Given that the this entire study is about disciplined and punitive parenting vs open and free-wheeling and the question is 'does your child say that you are great and they are doing great and everything is great when you ask them what to put down on this survey', there's probably a good measure of auto-correlation going on here.

Anecdotal I know, but among my friends and aquaintances I think the ones with easy-going parents are both happier and more successful on average than the ones who had tough love parents.

It's not that I distrust this conservative organization's study, necessarily, but at the least I wonder if they would ever have published it had it shown the opposite results. That kind of factor already introduces bias.

It's not that I distrust this conservative organization's study, necessarily, but at the least I wonder if they would ever have published it had it shown the opposite results. That kind of factor already introduces bias.

That kind of factor is present in literally every study ever, you can always wonder if the authors just printed self-flattering bullshit. Going off the replication crisis, it's even a safe bet.

A few thoughts.

  1. How much of this is paradox of choice? Conservatives being more religious, and successful religions today having a few thousand years to (even for an atheist) evolve to fit well with human psychology. Versus modern liberalism kind of being a be whatever you want to be? Even if I weren’t opposed to pronouns etc I feel like if I grew up in a left area and having to choose which one I was would just put a lot of fear in me I’m choosing wrong. Versus growing up in a traditional area where being a straight white male as my only choice avoids any am I making a mistake issues.

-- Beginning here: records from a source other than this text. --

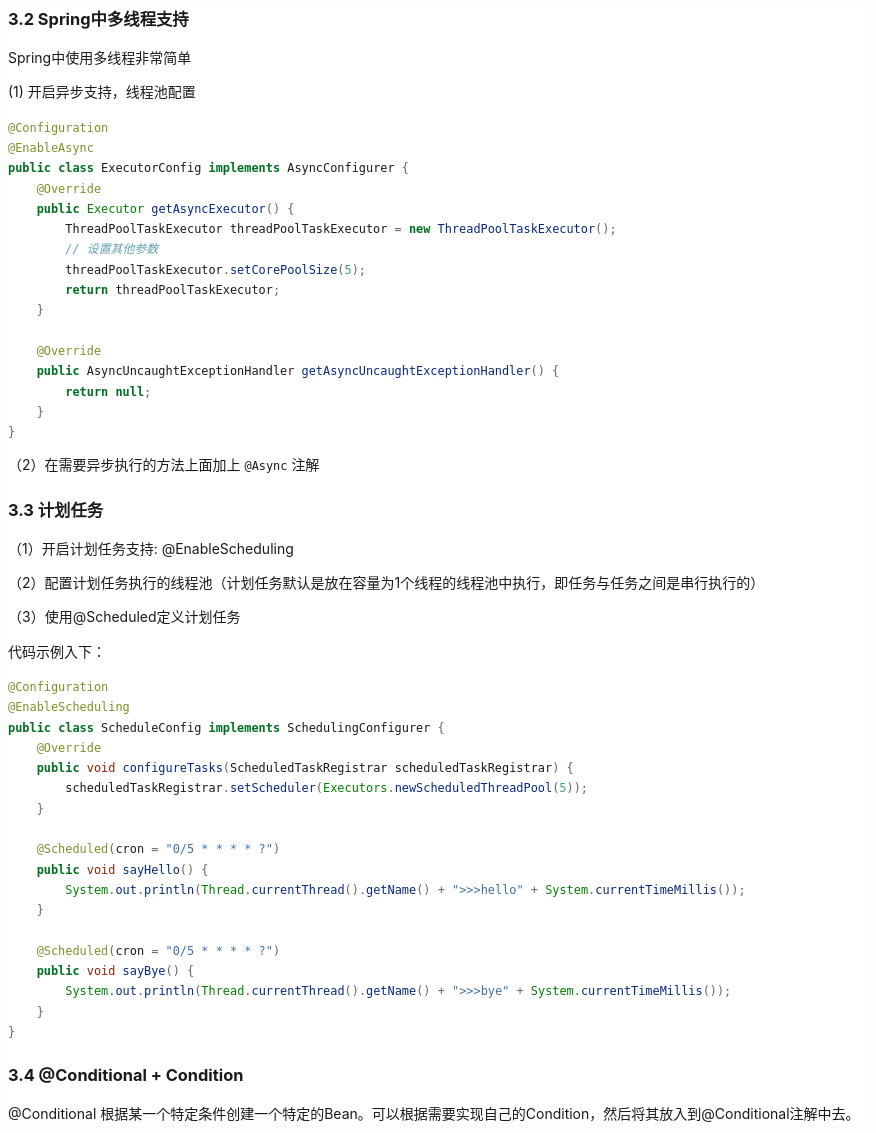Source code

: 

### 3.2 Spring中多线程支持

Spring中使用多线程非常简单

(1) 开启异步支持，线程池配置

```java
@Configuration
@EnableAsync
public class ExecutorConfig implements AsyncConfigurer {
    @Override
    public Executor getAsyncExecutor() {
        ThreadPoolTaskExecutor threadPoolTaskExecutor = new ThreadPoolTaskExecutor();
        // 设置其他参数
        threadPoolTaskExecutor.setCorePoolSize(5);
        return threadPoolTaskExecutor;
    }

    @Override
    public AsyncUncaughtExceptionHandler getAsyncUncaughtExceptionHandler() {
        return null;
    }
}
```



（2）在需要异步执行的方法上面加上 `@Async` 注解

### 3.3 计划任务

（1）开启计划任务支持: @EnableScheduling

（2）配置计划任务执行的线程池（计划任务默认是放在容量为1个线程的线程池中执行，即任务与任务之间是串行执行的）

（3）使用@Scheduled定义计划任务

代码示例入下：

```java
@Configuration
@EnableScheduling
public class ScheduleConfig implements SchedulingConfigurer {
    @Override
    public void configureTasks(ScheduledTaskRegistrar scheduledTaskRegistrar) {
        scheduledTaskRegistrar.setScheduler(Executors.newScheduledThreadPool(5));
    }

    @Scheduled(cron = "0/5 * * * * ?")
    public void sayHello() {
        System.out.println(Thread.currentThread().getName() + ">>>hello" + System.currentTimeMillis());
    }

    @Scheduled(cron = "0/5 * * * * ?")
    public void sayBye() {
        System.out.println(Thread.currentThread().getName() + ">>>bye" + System.currentTimeMillis());
    }
}
```



### 3.4 @Conditional + Condition

@Conditional 根据某一个特定条件创建一个特定的Bean。可以根据需要实现自己的Condition，然后将其放入到@Conditional注解中去。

  2. I’m not sure why very liberal is better than liberal. Doesn’t fit my expectations. The only thing I could see would be liberal would pick up a lot of general corporate type liberal while very liberal people atleast have an ideology they teach their kids. (Paradox of choice again.

  3. I thought there was something where liberals actually get divorced less than conservatives because they marry later or perhaps that’s just your upper class highly educated liberal. I would have thought for that reason that parental environment and good parenting wasn’t the issue.

  4. Would like to see some racial background combined with ideology. I think most on the right associate the rise in mental health issues with the woke mind virus. So I was trying to figure out how blacks fit in where I think the vast majority of their community doesn’t have that virus. And I guess Republican/Democrat isn’t necessarily the same as liberal/conservative.

  5. Maybe the liberal having more issues is because they still have a lot of normie vibes but also often are in areas with very liberal people. Being in a declared camp is a lot better than being in no man’s land.

A couple of thoughts on some of your thoughts-

  1. It looks like the difference is kind of small, and also there might be some kind of liberalism by half measures effect. It might be random sampling bias(although the sample size should be big enough), or it could be a selection effect on what kind of very liberal people become parents- if that's less of a default, it's reasonable to think it might be less suitable parents that drop off first, and it certainly seems borne out by data that very liberal people are less likely to have kids than liberals.

  2. I know red states tend to have higher divorce rates than blue states, but does the divorce rate actually propagate on ideology or is that a typical "democrats in red states are pretty uniquely dysfunctional" effect, like what drives crime and (some of the)welfare use?

  3. They claim they controlled for that. It looks like this was a study only of intact nuclear families, though- which at least among AADOS is not the default, so there's a selection effect there. So I would like to see a broader study, but I think all it would return would be "kids do best in an intact two-parent household" which isn't a revelation to anyone.

I do think paradox of choice explains a lot, and I'd also go further- for any given norm, 99% of deviations from it are probably destructive/stupid. Most norms are norms for a reason.